Given instruction 1: Using the checkpoint-restart announcement below, state whether each of these statements agrees with it, answering yes or no and quoting the deciding words: (a) The talk is scheduled for 11:00 am on Friday May 10, 2013. (b) Earlier checkpoint-restart packages are described as flexible. (c) The proposed plugin architecture rests on three primary mechanisms.
Given instruction 2: Edit the checkpoint-restart announcement below by reproducing the stretch from "In this work, I" through "checkpoint and restart.", with "plugin architecture" changed to "modular architecture".

## Start Page

[Colloq] Thesis Proposal - Kapil Arya - Adaptive Checkpoint-Restart using Process Virtualization - Friday May 10th, 11:00am, 366 WVH

Jessica Biron bironje at ccs.neu.edu
Tue May 7 15:13:24 EDT 2013


PhD Thesis Proposal 

Kapil Arya 

Date: Friday May 10, 2013 
Time: 11:00 am 
Location: 366 WVH 


Title: Adaptive Checkpoint-Restart using Process Virtualization 


Checkpoint-Restart is the ability to save a set of running processes to 
a checkpoint image on disk, and to later restart it from disk. Apart 
from the obvious use in recovering from a system failure, other use 
cases include debugging and save/restore workspace. Previous 
checkpoint-restart packages were inflexible. They tried to avoid the 
issue of adapting to a changing external environment. Some of the 
techniques used were a modification of the kernel to reproduce the older 
execution environment, and disconnecting from all networks before a 
checkpoint, declining to support license and authentication servers. 
Two other problems for previous packages were adapting to a new file 
path on a new computer host, and handling of transient files (files 
deleted from the filesystem). Further, most previous packages supported 
distributed computations only in a specific context such as MPI (Message 
Passing Interface) for HPC (High Performance Computing) applications. 

In this work, I propose a plugin architecture that allows 
checkpoint-restart systems to adapt to an altered environment during 
restart. Two primary mechanisms used to support plugins are: 
1. virtualization of kernel resource names and external agent names; and 
2. saving and restoring the associated state at the time of 
checkpoint and restart.

## End Page
## Start Record set

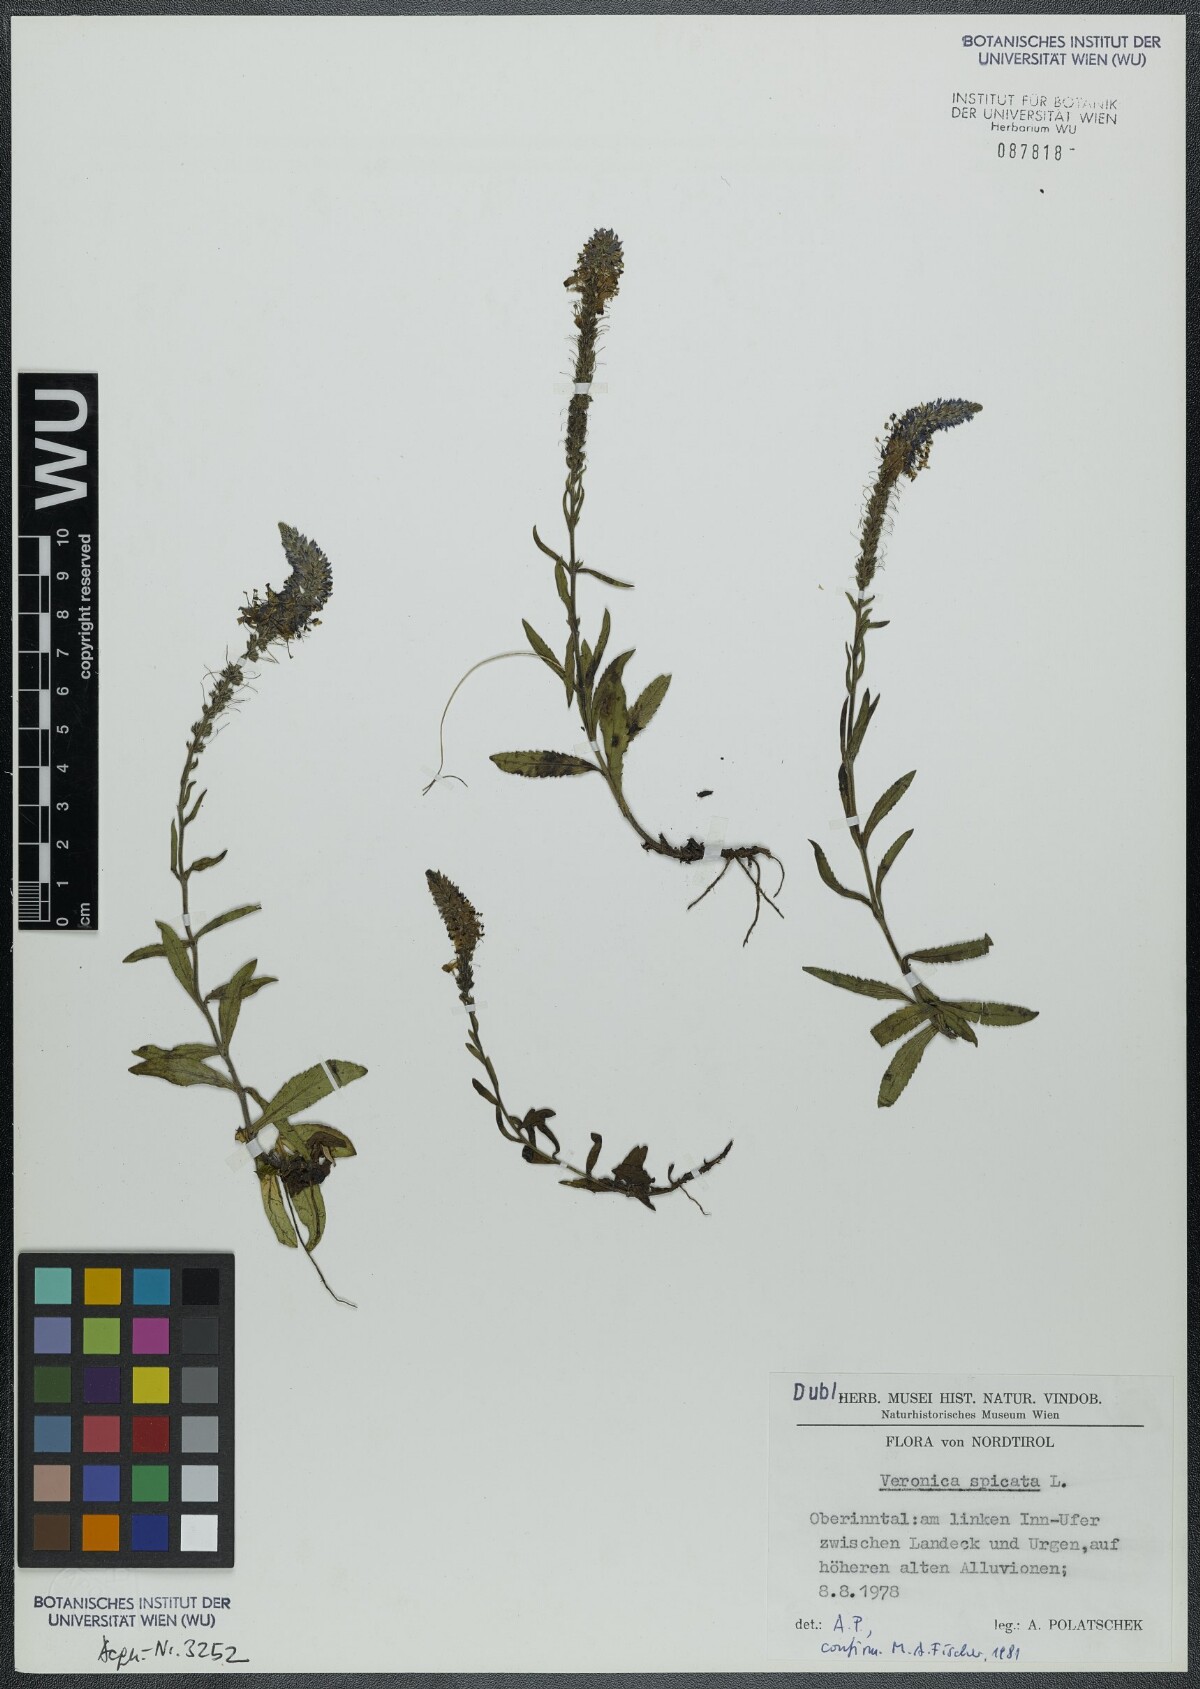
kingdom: Plantae
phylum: Tracheophyta
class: Magnoliopsida
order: Lamiales
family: Plantaginaceae
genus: Veronica
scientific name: Veronica spicata
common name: Spiked speedwell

## End Record set

Response 1:
(a) Yes: "Date: Friday May 10, 2013" and "Time: 11:00 am".
(b) No: "Previous checkpoint-restart packages were inflexible."
(c) No: "Two primary mechanisms used to support plugins are:"

Response 2:
In this work, I propose a modular architecture that allows 
checkpoint-restart systems to adapt to an altered environment during 
restart. Two primary mechanisms used to support plugins are: 
1. virtualization of kernel resource names and external agent names; and 
2. saving and restoring the associated state at the time of 
checkpoint and restart.